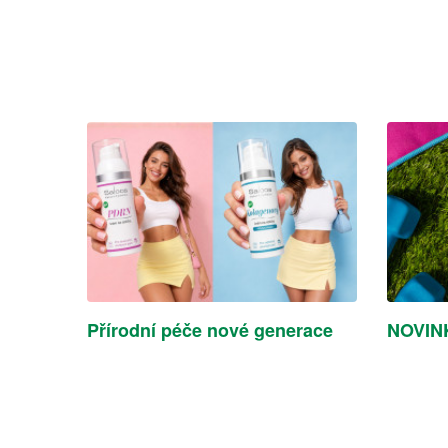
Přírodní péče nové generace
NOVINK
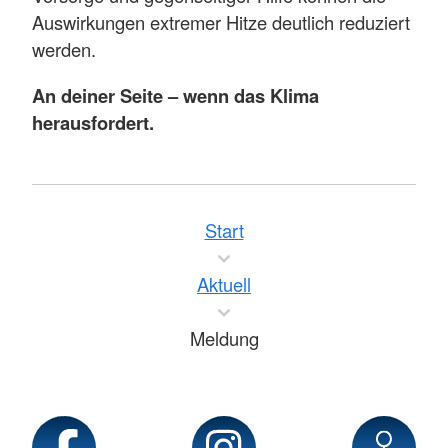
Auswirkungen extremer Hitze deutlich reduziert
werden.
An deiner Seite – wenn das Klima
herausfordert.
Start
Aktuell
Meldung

* * *

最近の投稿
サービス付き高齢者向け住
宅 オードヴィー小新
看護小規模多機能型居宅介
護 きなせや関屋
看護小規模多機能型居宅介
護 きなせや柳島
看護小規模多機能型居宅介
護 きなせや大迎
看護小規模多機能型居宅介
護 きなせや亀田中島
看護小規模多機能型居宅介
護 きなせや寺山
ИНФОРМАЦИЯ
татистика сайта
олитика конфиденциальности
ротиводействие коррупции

---

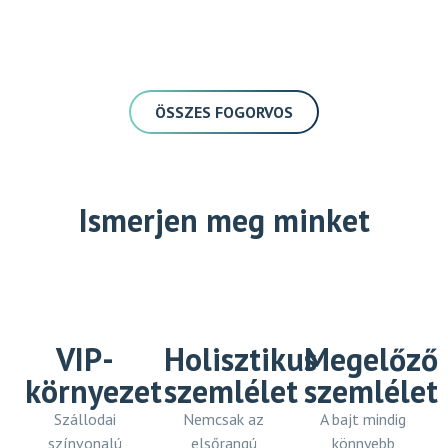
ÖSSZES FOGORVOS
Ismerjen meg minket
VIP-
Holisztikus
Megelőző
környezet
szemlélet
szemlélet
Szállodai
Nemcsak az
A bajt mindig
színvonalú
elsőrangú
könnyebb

--- Written task ---
The answer is the lines above between the line holding "サービス付き高齢者向け住" and the line holding "ротиводействие коррупции", inclusive, each written out exactly, and no others.

--- Answer below ---
サービス付き高齢者向け住
宅 オードヴィー小新
看護小規模多機能型居宅介
護 きなせや関屋
看護小規模多機能型居宅介
護 きなせや柳島
看護小規模多機能型居宅介
護 きなせや大迎
看護小規模多機能型居宅介
護 きなせや亀田中島
看護小規模多機能型居宅介
護 きなせや寺山
ИНФОРМАЦИЯ
татистика сайта
олитика конфиденциальности
ротиводействие коррупции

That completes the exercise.